Au cœur de l’Alsace, à Brumath, une immense usine attend toujours de s’animer. Érigée par le géant chinois Huawei, elle devait symboliser l’implantation industrielle de la marque en Europe et créer plusieurs centaines d’emplois. Des mois plus tard, les bâtiments restent vides, et le projet semble avoir été abandonné dans un silence pesant.

L’usine devait produire la nouvelle génération d’équipements 5G destinés au marché européen. Avec 52.000 mètres carrés répartis en quatre bâtiments, l’infrastructure impressionne par son ampleur. Pourtant, contrairement aux « dark factories » chinoises entièrement gérées par l’intelligence artificielle et sans présence humaine, ici aucun robot ne tourne, aucun convoyeur ne fonctionne, aucun ouvrier n’a pris son poste.
Le lieu semble figé dans l’attente, comme si la vie industrielle promise n’avait jamais commencé.
Une attente lourde pour les habitants
Pour les habitants de Brumath et ses environs, le projet représentait bien plus qu’un site industriel : il incarnait une perspective d’emploi et de dynamisme local. On parlait de 300 postes directs, sans compter l’activité induite pour les commerces de proximité. Une opportunité qui aurait changé le visage économique de la commune.
« On s’attendait à du passage, à des embauches, à du mouvement », regrette une commerçante située à quelques centaines de mètres de l’entrée du site. Son commerce aurait bénéficié d’un afflux nouveau de clients, aujourd’hui inexistant.

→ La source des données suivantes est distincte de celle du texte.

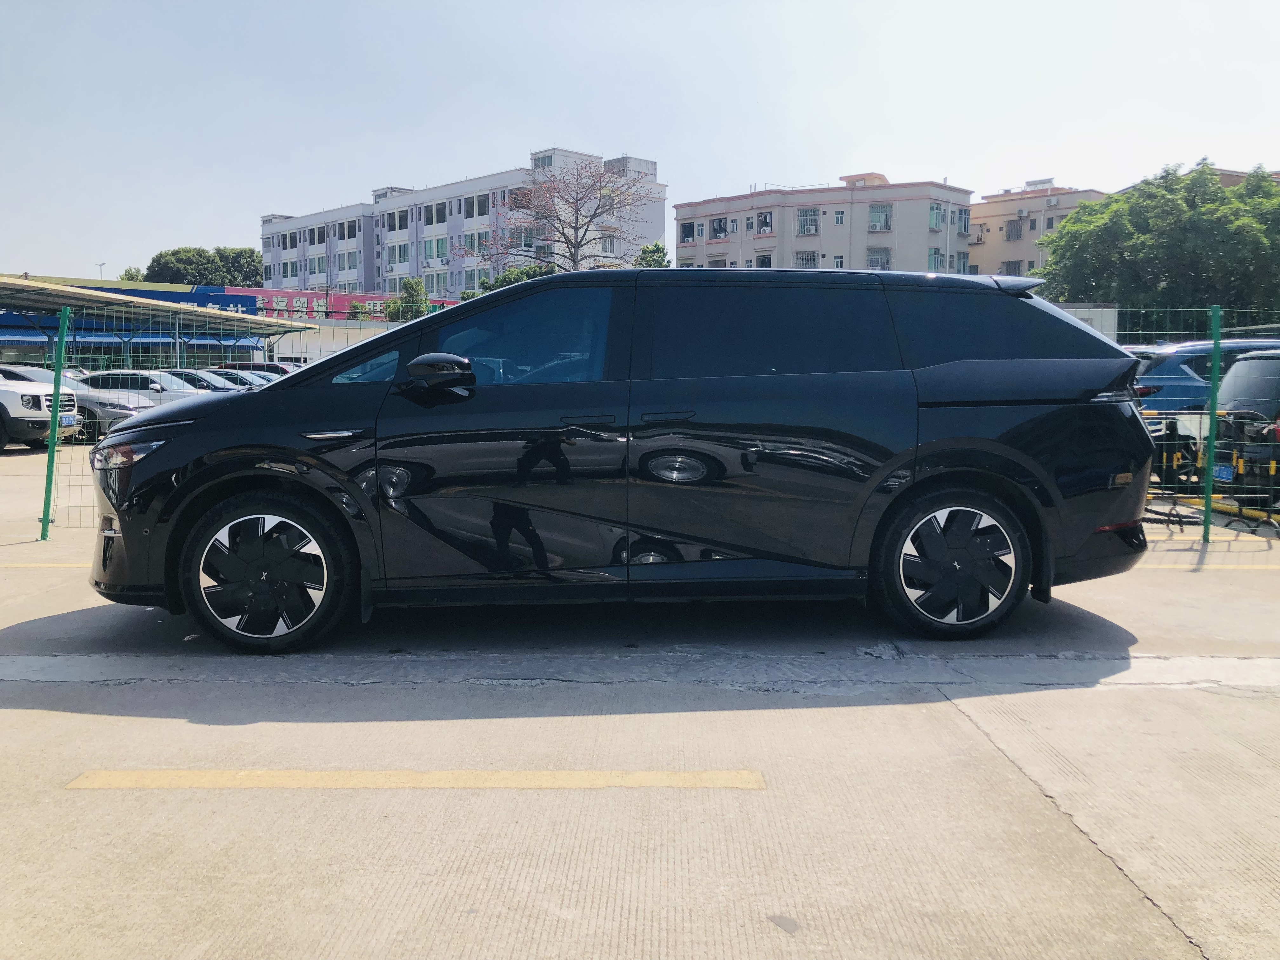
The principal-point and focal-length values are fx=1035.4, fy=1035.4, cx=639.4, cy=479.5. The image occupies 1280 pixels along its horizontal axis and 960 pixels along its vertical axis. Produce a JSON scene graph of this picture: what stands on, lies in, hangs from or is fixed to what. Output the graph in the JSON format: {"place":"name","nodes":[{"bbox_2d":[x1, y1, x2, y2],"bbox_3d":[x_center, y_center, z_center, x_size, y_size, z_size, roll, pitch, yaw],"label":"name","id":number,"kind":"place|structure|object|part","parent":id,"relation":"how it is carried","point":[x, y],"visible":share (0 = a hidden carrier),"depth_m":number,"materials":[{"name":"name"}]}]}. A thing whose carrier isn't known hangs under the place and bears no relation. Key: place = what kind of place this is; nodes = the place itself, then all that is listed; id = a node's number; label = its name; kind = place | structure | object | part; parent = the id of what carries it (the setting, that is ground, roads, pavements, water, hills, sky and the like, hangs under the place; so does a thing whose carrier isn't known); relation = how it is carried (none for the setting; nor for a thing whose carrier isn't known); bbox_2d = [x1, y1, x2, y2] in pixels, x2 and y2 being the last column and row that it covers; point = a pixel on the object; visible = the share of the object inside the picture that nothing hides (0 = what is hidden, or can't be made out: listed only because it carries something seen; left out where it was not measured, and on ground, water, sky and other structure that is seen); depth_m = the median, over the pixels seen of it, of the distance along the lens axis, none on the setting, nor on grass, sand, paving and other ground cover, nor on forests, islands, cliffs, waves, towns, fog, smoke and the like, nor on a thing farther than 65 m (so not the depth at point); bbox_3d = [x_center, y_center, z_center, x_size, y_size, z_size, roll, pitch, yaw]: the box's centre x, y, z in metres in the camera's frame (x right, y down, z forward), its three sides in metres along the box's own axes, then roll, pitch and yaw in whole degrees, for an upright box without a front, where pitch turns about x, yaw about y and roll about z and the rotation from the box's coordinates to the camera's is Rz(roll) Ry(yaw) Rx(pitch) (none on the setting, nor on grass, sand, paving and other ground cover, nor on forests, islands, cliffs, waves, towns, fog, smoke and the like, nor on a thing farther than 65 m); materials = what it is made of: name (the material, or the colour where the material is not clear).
{"place":"outdoors","nodes":[
{"label":"outdoors","id":0,"kind":"place"},
{"bbox_2d":[0,272,455,370],"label":"commercial building","id":1,"kind":"structure","parent":0,"point":[194,289],"materials":[{"name":"blue"}]},
{"bbox_2d":[20,284,264,318],"bbox_3d":[-25.147,-8.451,50.069,9.478,1.799,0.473,0,6,0],"label":"blue sign","id":2,"kind":"object","parent":1,"relation":"attached to","point":[250,310],"visible":0.23,"depth_m":50.55,"materials":[{"name":"blue"}]},
{"bbox_2d":[215,286,456,321],"bbox_3d":[-17.387,-10.055,61.339,13.323,2.290,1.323,0,6,0],"label":"store sign","id":3,"kind":"object","parent":1,"relation":"attached to","point":[279,310],"visible":0.43,"depth_m":60.87,"materials":[{"name":"red"}]},
{"bbox_2d":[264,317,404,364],"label":"white wall","id":4,"kind":"structure","parent":0,"point":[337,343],"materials":[{"name":"white paint"}]},
{"bbox_2d":[258,148,663,297],"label":"apartment building","id":5,"kind":"structure","parent":0,"point":[287,224],"materials":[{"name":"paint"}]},
{"bbox_2d":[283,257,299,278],"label":"window","id":6,"kind":"structure","parent":5,"relation":"in","point":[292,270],"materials":[{"name":"green glass"}]},
{"bbox_2d":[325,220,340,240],"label":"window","id":7,"kind":"structure","parent":5,"relation":"in","point":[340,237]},
{"bbox_2d":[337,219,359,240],"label":"window","id":8,"kind":"structure","parent":5,"relation":"in","point":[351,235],"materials":[{"name":"black glass"}]},
{"bbox_2d":[338,249,359,270],"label":"window","id":9,"kind":"structure","parent":5,"relation":"in","point":[348,259],"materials":[{"name":"glass"}]},
{"bbox_2d":[386,209,409,230],"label":"window","id":10,"kind":"structure","parent":5,"relation":"in","point":[401,221],"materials":[{"name":"black glass"}]},
{"bbox_2d":[385,240,411,265],"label":"window","id":11,"kind":"structure","parent":5,"relation":"in","point":[393,251],"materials":[{"name":"glass"}]},
{"bbox_2d":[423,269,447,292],"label":"window","id":12,"kind":"structure","parent":5,"relation":"in","point":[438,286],"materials":[{"name":"glass"}]},
{"bbox_2d":[425,201,446,225],"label":"window","id":13,"kind":"structure","parent":5,"relation":"in","point":[438,221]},
{"bbox_2d":[423,235,449,260],"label":"window","id":14,"kind":"structure","parent":5,"relation":"in","point":[430,243],"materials":[{"name":"green glass"}]},
{"bbox_2d":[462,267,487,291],"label":"window","id":15,"kind":"structure","parent":5,"relation":"in","point":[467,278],"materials":[{"name":"glass"}]},
{"bbox_2d":[461,229,492,252],"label":"window","id":16,"kind":"structure","parent":5,"relation":"in","point":[470,237],"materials":[{"name":"green glass"}]},
{"bbox_2d":[466,193,490,216],"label":"window","id":17,"kind":"structure","parent":5,"relation":"in","point":[483,213],"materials":[{"name":"black glass"}]},
{"bbox_2d":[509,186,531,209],"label":"window","id":18,"kind":"structure","parent":5,"relation":"in","point":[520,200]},
{"bbox_2d":[514,226,534,248],"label":"window","id":19,"kind":"structure","parent":5,"relation":"in","point":[526,237],"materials":[{"name":"green glass"}]},
{"bbox_2d":[600,231,617,252],"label":"window","id":20,"kind":"structure","parent":5,"relation":"in","point":[605,243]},
{"bbox_2d":[0,428,1279,959],"label":"parking lot","id":21,"kind":"structure","parent":0,"point":[62,797],"materials":[{"name":"grey concrete"}]},
{"bbox_2d":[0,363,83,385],"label":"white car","id":22,"kind":"object","parent":21,"relation":"on","point":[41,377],"visible":0.23,"depth_m":21.32,"materials":[{"name":"metal"}]},
{"bbox_2d":[0,367,84,449],"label":"white suv","id":23,"kind":"object","parent":21,"relation":"on","point":[3,393],"visible":0.83,"depth_m":16.37,"materials":[{"name":"white metal"}]},
{"bbox_2d":[59,412,78,428],"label":"license plate","id":24,"kind":"object","parent":23,"relation":"attached to","point":[72,420],"visible":0.71,"depth_m":16.56,"materials":[{"name":"blue metal"}]},
{"bbox_2d":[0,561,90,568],"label":"yellow line","id":25,"kind":"object","parent":21,"relation":"on","point":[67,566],"visible":0.72,"depth_m":6.74,"materials":[{"name":"yellow paint"}]},
{"bbox_2d":[40,297,70,540],"bbox_3d":[-4.397,-0.446,7.794,0.099,1.824,0.121,0,6,0],"label":"fence post","id":26,"kind":"object","parent":21,"relation":"on","point":[54,429],"visible":0.94,"depth_m":7.78,"materials":[{"name":"green metal"}]},
{"bbox_2d":[0,366,154,441],"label":"car","id":27,"kind":"object","parent":21,"relation":"on","point":[123,415],"visible":0.37,"depth_m":17.94,"materials":[{"name":"metal"}]},
{"bbox_2d":[75,368,206,406],"bbox_3d":[-10.326,-1.547,20.967,4.532,1.439,1.648,0,6,0],"label":"white car","id":28,"kind":"object","parent":21,"relation":"on","point":[157,388],"visible":0.31,"depth_m":20.39,"materials":[{"name":"metal"}]},
{"bbox_2d":[0,274,320,365],"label":"carport","id":29,"kind":"object","parent":21,"relation":"on","point":[56,299],"visible":0.81,"depth_m":34.95,"materials":[{"name":"metal"}]},
{"bbox_2d":[161,368,260,394],"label":"parked car","id":30,"kind":"object","parent":21,"relation":"on","point":[202,377],"visible":0.17,"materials":[{"name":"metal"}]},
{"bbox_2d":[194,367,277,388],"label":"parked car","id":31,"kind":"object","parent":21,"relation":"on","point":[226,375],"visible":0.16,"depth_m":24.49,"materials":[{"name":"metal"}]},
{"bbox_2d":[220,360,302,377],"bbox_3d":[-11.595,-2.910,32.475,4.997,1.576,1.658,0,6,0],"label":"parked car","id":32,"kind":"object","parent":21,"relation":"on","point":[269,367],"visible":0.18,"depth_m":31.86,"materials":[{"name":"metal"}]},
{"bbox_2d":[63,768,763,788],"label":"yellow line","id":33,"kind":"object","parent":21,"relation":"on","point":[258,775],"visible":0.96,"depth_m":3.22,"materials":[{"name":"yellow paint"}]},
{"bbox_2d":[91,268,1157,653],"bbox_3d":[-0.044,-0.183,5.398,4.985,1.720,2.033,0,6,0],"label":"black car","id":34,"kind":"object","parent":21,"relation":"on","point":[1109,377],"visible":0.99,"depth_m":4.70,"materials":[{"name":"black metal"}]},
{"label":"wheel","id":35,"kind":"part","parent":34,"relation":"part of","materials":[{"name":"black rubber"}]},
{"label":"door window","id":36,"kind":"part","parent":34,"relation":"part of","materials":[{"name":"glass"}]},
{"label":"wheel","id":37,"kind":"part","parent":34,"relation":"part of","materials":[{"name":"black rubber"}]},
{"label":"quarter window","id":38,"kind":"part","parent":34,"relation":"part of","materials":[{"name":"glass"}]},
{"bbox_2d":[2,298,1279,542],"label":"wire fence","id":39,"kind":"object","parent":21,"relation":"on","point":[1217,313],"visible":0.49,"depth_m":7.76,"materials":[{"name":"green metal"}]},
{"bbox_2d":[1129,335,1279,477],"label":"blue car","id":40,"kind":"object","parent":21,"relation":"on","point":[1196,345],"visible":0.41,"depth_m":11.93,"materials":[{"name":"blue metal"}]},
{"bbox_2d":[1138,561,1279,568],"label":"yellow line","id":41,"kind":"object","parent":21,"relation":"on","point":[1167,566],"visible":0.83,"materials":[{"name":"yellow paint"}]},
{"bbox_2d":[1201,304,1221,541],"bbox_3d":[4.170,-0.394,7.552,0.091,1.750,0.100,0,6,0],"label":"fence post","id":42,"kind":"object","parent":21,"relation":"on","point":[1215,321],"visible":0.96,"depth_m":7.53,"materials":[{"name":"green metal"}]},
{"bbox_2d":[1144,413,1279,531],"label":"metal barrier","id":43,"kind":"object","parent":21,"relation":"on","point":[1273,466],"visible":0.53,"depth_m":8.71,"materials":[{"name":"metal"}]},
{"bbox_2d":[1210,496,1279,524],"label":"yellow pipe","id":44,"kind":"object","parent":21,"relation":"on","point":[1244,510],"visible":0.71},
{"bbox_2d":[1211,347,1279,508],"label":"dark car","id":45,"kind":"object","parent":21,"relation":"on","point":[1241,375],"visible":0.83,"depth_m":9.51,"materials":[{"name":"metal"}]},
{"bbox_2d":[1212,462,1235,481],"bbox_3d":[5.138,-0.058,9.118,0.109,0.168,0.337,0,6,0],"label":"license plate","id":46,"kind":"object","parent":45,"relation":"attached to","point":[1223,469],"visible":0.74,"depth_m":9.06,"materials":[{"name":"blue metal"}]},
{"bbox_2d":[0,0,1279,283],"label":"sky","id":47,"kind":"structure","parent":0,"point":[547,109],"materials":[{"name":"blue"}]},
{"bbox_2d":[672,173,973,273],"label":"apartment building","id":48,"kind":"structure","parent":0,"point":[690,213],"materials":[{"name":"beige paint"}]},
{"bbox_2d":[679,220,696,241],"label":"window","id":49,"kind":"structure","parent":48,"relation":"in","point":[684,232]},
{"bbox_2d":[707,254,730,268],"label":"window","id":50,"kind":"structure","parent":48,"relation":"in","point":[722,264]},
{"bbox_2d":[709,216,729,238],"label":"window","id":51,"kind":"structure","parent":48,"relation":"in","point":[719,224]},
{"bbox_2d":[754,253,773,268],"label":"window","id":52,"kind":"structure","parent":48,"relation":"in","point":[767,259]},
{"bbox_2d":[754,210,774,234],"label":"window","id":53,"kind":"structure","parent":48,"relation":"in","point":[767,224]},
{"bbox_2d":[794,251,819,268],"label":"window","id":54,"kind":"structure","parent":48,"relation":"in","point":[801,259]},
{"bbox_2d":[796,207,819,234],"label":"window","id":55,"kind":"structure","parent":48,"relation":"in","point":[806,221],"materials":[{"name":"glass"}]},
{"bbox_2d":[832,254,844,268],"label":"window","id":56,"kind":"structure","parent":48,"relation":"in","point":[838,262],"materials":[{"name":"white"}]},
{"bbox_2d":[833,210,845,224],"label":"window","id":57,"kind":"structure","parent":48,"relation":"in","point":[838,221],"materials":[{"name":"white"}]},
{"bbox_2d":[865,246,892,269],"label":"window","id":58,"kind":"structure","parent":48,"relation":"in","point":[878,264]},
{"bbox_2d":[867,203,892,230],"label":"window","id":59,"kind":"structure","parent":48,"relation":"in","point":[878,221],"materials":[{"name":"glass"}]},
{"bbox_2d":[927,246,943,269],"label":"window","id":60,"kind":"structure","parent":48,"relation":"in","point":[934,259],"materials":[{"name":"green glass"}]},
{"bbox_2d":[928,202,945,230],"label":"window","id":61,"kind":"structure","parent":48,"relation":"in","point":[934,219],"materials":[{"name":"glass"}]},
{"bbox_2d":[955,251,969,271],"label":"window","id":62,"kind":"structure","parent":48,"relation":"in","point":[960,259],"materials":[{"name":"green glass"}]},
{"bbox_2d":[957,206,971,230],"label":"window","id":63,"kind":"structure","parent":48,"relation":"in","point":[965,219],"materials":[{"name":"glass"}]},
{"bbox_2d":[965,180,1104,276],"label":"beige building","id":64,"kind":"structure","parent":0,"point":[981,213],"materials":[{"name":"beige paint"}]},
{"bbox_2d":[999,259,1023,275],"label":"window","id":65,"kind":"structure","parent":64,"relation":"in","point":[1008,264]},
{"bbox_2d":[1005,218,1023,239],"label":"window","id":66,"kind":"structure","parent":64,"relation":"in","point":[1013,230],"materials":[{"name":"grey metal"}]},
{"bbox_2d":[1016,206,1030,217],"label":"air conditioner","id":67,"kind":"object","parent":64,"relation":"attached to","point":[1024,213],"visible":0.96,"depth_m":59.24,"materials":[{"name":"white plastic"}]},
{"bbox_2d":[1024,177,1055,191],"label":"rooftop unit","id":68,"kind":"object","parent":64,"relation":"on","point":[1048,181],"visible":0.81,"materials":[{"name":"white"}]},
{"bbox_2d":[1053,301,1119,340],"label":"white wall","id":69,"kind":"structure","parent":0,"point":[1082,310],"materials":[{"name":"white"}]},
{"bbox_2d":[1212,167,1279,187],"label":"building","id":70,"kind":"structure","parent":0,"point":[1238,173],"materials":[{"name":"brick"}]},
{"label":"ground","id":71,"kind":"structure","parent":0},
{"bbox_2d":[96,261,107,279],"bbox_3d":[-33.248,-9.058,64.371,0.822,7.923,0.481,0,6,0],"label":"street lamp","id":72,"kind":"object","parent":71,"relation":"on","point":[102,264],"visible":0.28,"depth_m":63.84,"materials":[{"name":"white metal"}]},
{"bbox_2d":[118,266,145,281],"label":"tree","id":73,"kind":"object","parent":71,"relation":"on","point":[136,272],"visible":0.23,"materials":[{"name":"green plant"}]},
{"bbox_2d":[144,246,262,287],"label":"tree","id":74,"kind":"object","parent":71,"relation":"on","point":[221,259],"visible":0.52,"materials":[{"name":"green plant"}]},
{"bbox_2d":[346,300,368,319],"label":"shrub","id":75,"kind":"object","parent":71,"relation":"on","point":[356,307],"visible":0.36,"depth_m":59.92,"materials":[{"name":"green plant"}]},
{"bbox_2d":[386,276,430,320],"bbox_3d":[-12.696,-8.067,57.691,3.476,6.479,3.340,5,8,41],"label":"tree","id":76,"kind":"object","parent":71,"relation":"on","point":[414,286],"visible":0.56,"depth_m":56.74,"materials":[{"name":"green plant"}]},
{"bbox_2d":[475,262,555,292],"bbox_3d":[-5.745,-7.772,53.180,5.532,6.561,4.921,5,7,38],"label":"tree","id":77,"kind":"object","parent":71,"relation":"on","point":[510,275],"visible":0.22,"depth_m":51.78,"materials":[{"name":"green plant"}]},
{"bbox_2d":[473,157,658,275],"bbox_3d":[-3.217,-8.687,46.014,8.991,11.069,8.720,5,8,39],"label":"bare tree","id":78,"kind":"object","parent":71,"relation":"on","point":[576,219],"visible":0.94,"depth_m":45.04,"materials":[{"name":"plant"}]},
{"bbox_2d":[632,241,670,267],"bbox_3d":[0.484,-7.995,51.932,3.703,7.555,3.746,5,7,39],"label":"tree","id":79,"kind":"object","parent":71,"relation":"on","point":[650,251],"visible":0.22,"depth_m":51.01,"materials":[{"name":"green plant"}]},
{"bbox_2d":[1031,159,1279,330],"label":"green tree","id":80,"kind":"object","parent":71,"relation":"on","point":[1119,254],"visible":0.82,"depth_m":39.02,"materials":[{"name":"green plant"}]}
]}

Le silence de Huawei interroge
Alors que l’ouverture était annoncée pour cette année, le mutisme de Huawei nourrit l’incompréhension. Ni campagne de recrutement, ni communication officielle, ni calendrier mis à jour : le projet semble suspendu dans une opacité totale. Les subventions publiques pressenties ont d’ailleurs été progressivement annulées, face à l’incertitude entourant l’avenir du site.
Certains habitants racontent avoir cherché à postuler, sans succès. « On m’avait parlé d’un conteneur où déposer son CV… Je ne l’ai jamais trouvé », confie une Brumathoise. Une attente devenue exaspération.
Un contexte géopolitique défavorable

Depuis l’annonce du projet, la situation internationale a nettement changé. L’Allemagne a décidé de bannir Huawei de son réseau 5G, invoquant des risques de sécurité. La France prévoit elle aussi de s’en détacher d’ici 2031. Dans ce climat de suspicion, l’implantation du groupe sur le sol européen est devenue de plus en plus fragile.
À cela s’ajoutent les conséquences d’une enquête en France pour atteinte à la probité, impliquant une ancienne élue régionale ayant négocié avec Huawei. Accusations de corruption, soupçons d’espionnage, pressions diplomatiques : l’image du groupe est lourdement écornée.
Un positionnement stratégique devenu impossible
Un élément pourrait avoir définitivement fait basculer la situation : la proximité du site avec un centre de renseignement militaire. Pour un fabricant d’infrastructures de télécommunication déjà scruté pour ses liens supposés avec Pékin, le symbole était sans doute trop risqué.